You have gone through a Scrum Master training and understand the roles and responsibilities of an effective Scrum Master. Even though a distributed structure such as what you have been given is not ideal, you need to do everything to make it work as well as possible. What are some of the things that you would do as a Scrum Master in this case?

 

Suggested Solution:

Some recommendations for the CHOW

This is clearly not an ideal situation for you as a Scrum Master to be in. You have a 9-member team excluding yourself and the Product Owner with 6 in India and 3 in the US. Before we think of how to deal with the challenges, let us first list the top three challenges:

  1. The distributed engineering team (dev engineers distributed and all test engineers in India)
  2. The time-zone difference between India and the US
  3. Product Owner and Architect based in the US

A somewhat unique situation also arises out of challenges 1 and 3. The team in the US has access to the PO and Architect through the day for clarifications which the team in India does not have, whereas, the team in the US does not have access to the test engineers’ time during their day time which the team in India is fortunate to have. A possible additional challenge (for which there is no explicit information given) relates to whether the Architect is dedicated for the team or is shared with multiple teams, which is often the case.  If the person is indeed dedicated to your team, you have one less challenge to deal with.

The first thing to do is to ensure that the team members are all aligned on a common goal. Ensuring team involvement in deciding and agreeing on a common goal at the beginning of every release as well as every sprint is crucial. The second thing to do is to ensure that the team agrees and abides by a common set of norms or a team charter. These two are important for even co-located teams but doubly critical for a distributed team. Some of the norms should address how they will communicate and collaborate with each other, mutual responsiveness, and sensitivity to time-zone differences as well as the need to be flexible and accommodative to team requirements, given the time zone differences. The entire team needs to be involved in both these and should own the goals as well as the team norms / charter.
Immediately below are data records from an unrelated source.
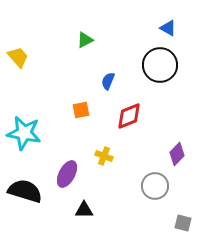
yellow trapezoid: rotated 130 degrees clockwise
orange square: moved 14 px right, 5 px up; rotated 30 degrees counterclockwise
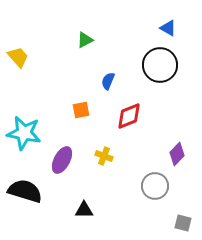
purple ellipse: moved 5 px left, 14 px up
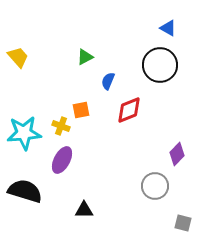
green triangle: moved 17 px down
red diamond: moved 6 px up
cyan star: rotated 16 degrees counterclockwise
yellow cross: moved 43 px left, 30 px up
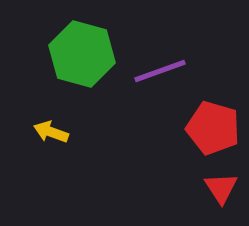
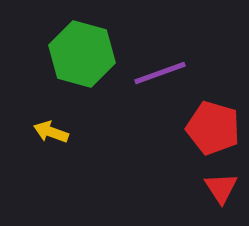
purple line: moved 2 px down
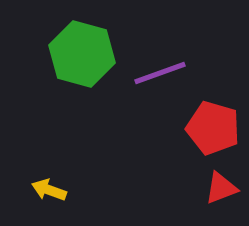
yellow arrow: moved 2 px left, 58 px down
red triangle: rotated 42 degrees clockwise
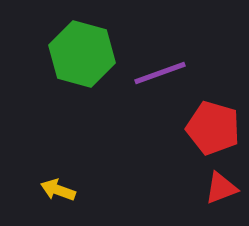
yellow arrow: moved 9 px right
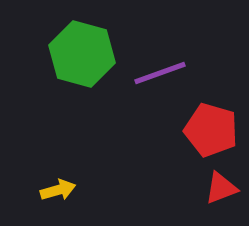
red pentagon: moved 2 px left, 2 px down
yellow arrow: rotated 144 degrees clockwise
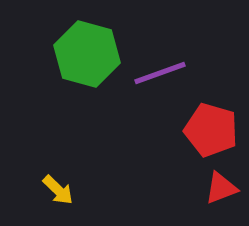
green hexagon: moved 5 px right
yellow arrow: rotated 60 degrees clockwise
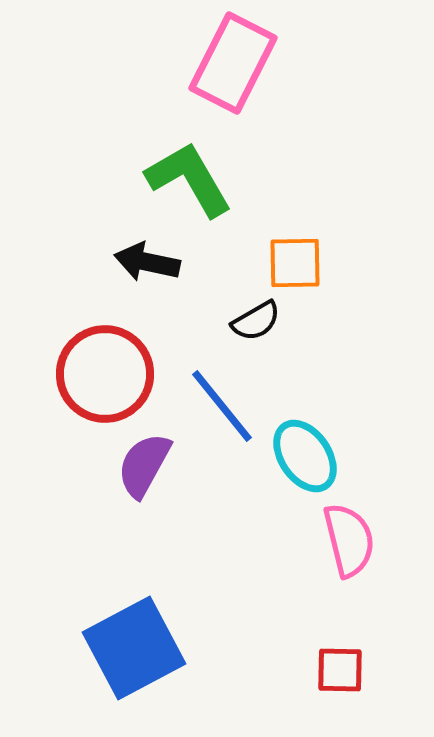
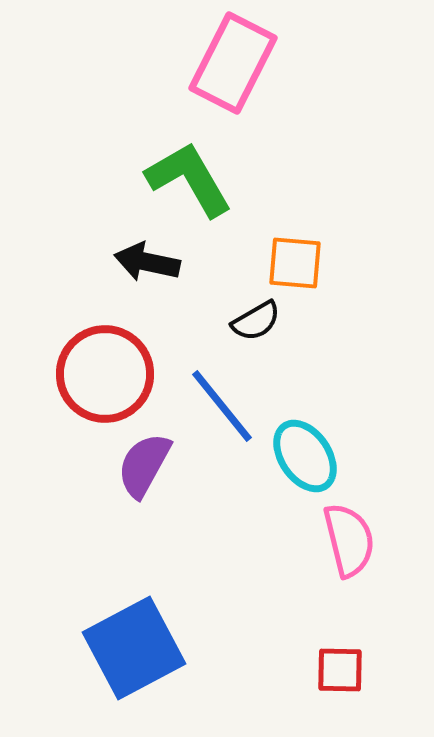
orange square: rotated 6 degrees clockwise
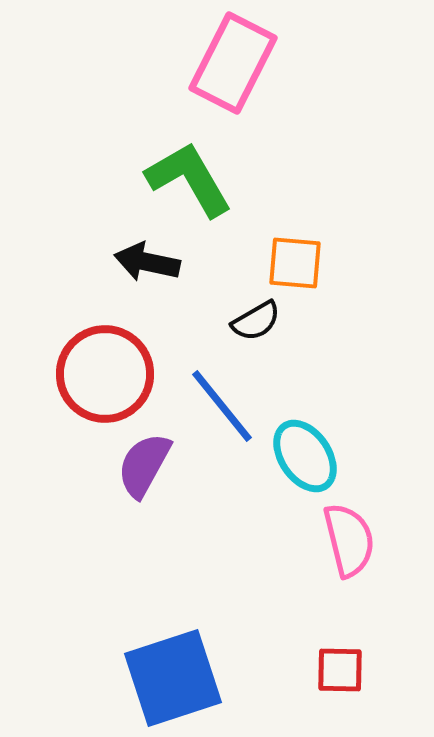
blue square: moved 39 px right, 30 px down; rotated 10 degrees clockwise
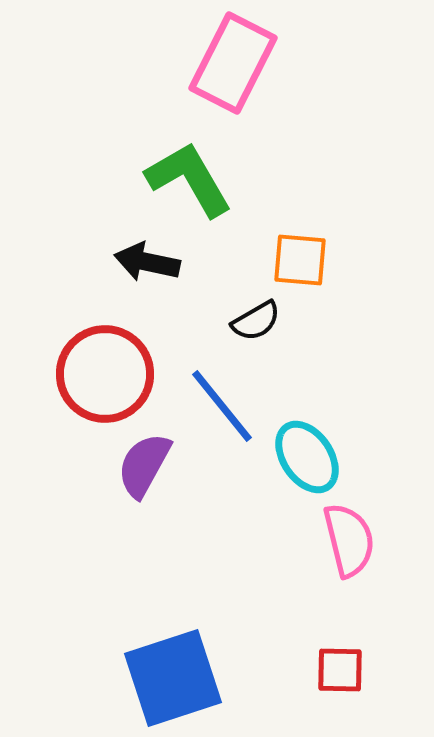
orange square: moved 5 px right, 3 px up
cyan ellipse: moved 2 px right, 1 px down
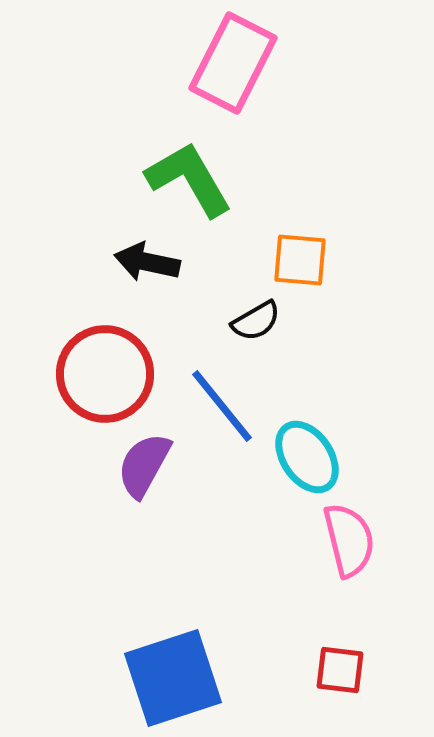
red square: rotated 6 degrees clockwise
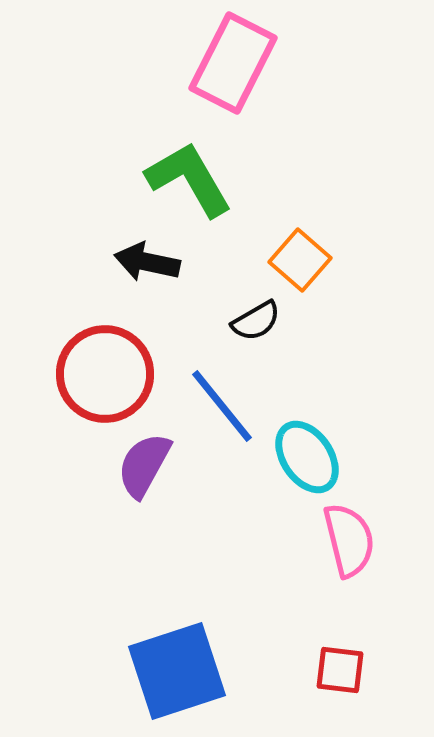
orange square: rotated 36 degrees clockwise
blue square: moved 4 px right, 7 px up
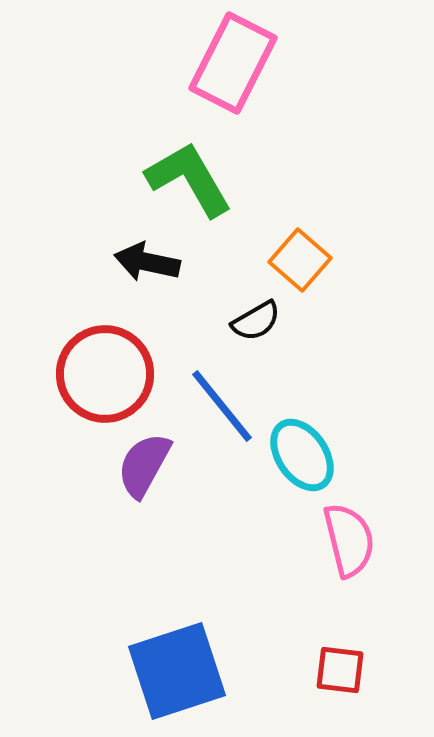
cyan ellipse: moved 5 px left, 2 px up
The time zone difference is the most difficult challenge often – especially given that it is US and India. The saving grace in this case is that Boston is the Eastern time zone so you have some overlap possible with teams in India. You can leverage the fact that teams in the US prefer to start early in the morning while folks in India prefer a later start to the day. This gives an opportunity for some overlap – I have seen many organizations work the 11am to 8pm shift that clearly gives them a 1.5 to 2 hours overlap in working. While a stand-up is ideal for a morning slot, one needs to understand that being together for the stand-up is more important hence a time such as 6 or 7 pm (depending on the time difference) may still be OK. Planning meetings that need to go a little longer may need more flexibility from team members in both locations and could invariably be combined with retro meetings to ensure you do this only once or twice a month based on the sprint duration. Ensuring the PO and Architect participate in the daily stand up and address clarifications the team may have as part of an extension of the stand-up meeting is one of the ways to address the time zone difference and associated delays / bottlenecks.

Even with the PO and Architect attending the daily stand-up, the fact that they are available only for an overlap of 1 or 2 hours in a day is a limitation for the team. One way to deal with this is to ensure we have a surrogate for both these roles in the team in India – with one of the senior developers helping out with design decisions and clarifications (by working closely with the Architect) and either the SM or an Analyst type of person doing a similar role on behalf of the PO. We have recommended to many organizations with distributed teams that they have specific roles created for this purpose, which serves as a footprint for either or both roles. Some of these persons could eventually move into an Architect or PO role in the future.

Lack of test engineers in the US presents a reasonably major challenge. I have seen a number of test engineers in such a situation complain about the quality of code they get from the remote counterparts. The only way you can address this is to increase the responsibility of development engineers in testing their own code so the role of test engineers becomes more of a validation exercise. Another approach is to bring in engineering practices such as Test Driven Development, Acceptance Test Driven Development with test automation – this will eventually enhance the development engineers’ role and reduce the need for test engineers doing low level testing.

One final thought – distributed teams are challenging but if the members have the right mind-set and collaborative behaviour, there is no reason why they can’t be successful. The role of the SM in getting such teams to exhibit the right mind-set cannot be overstated.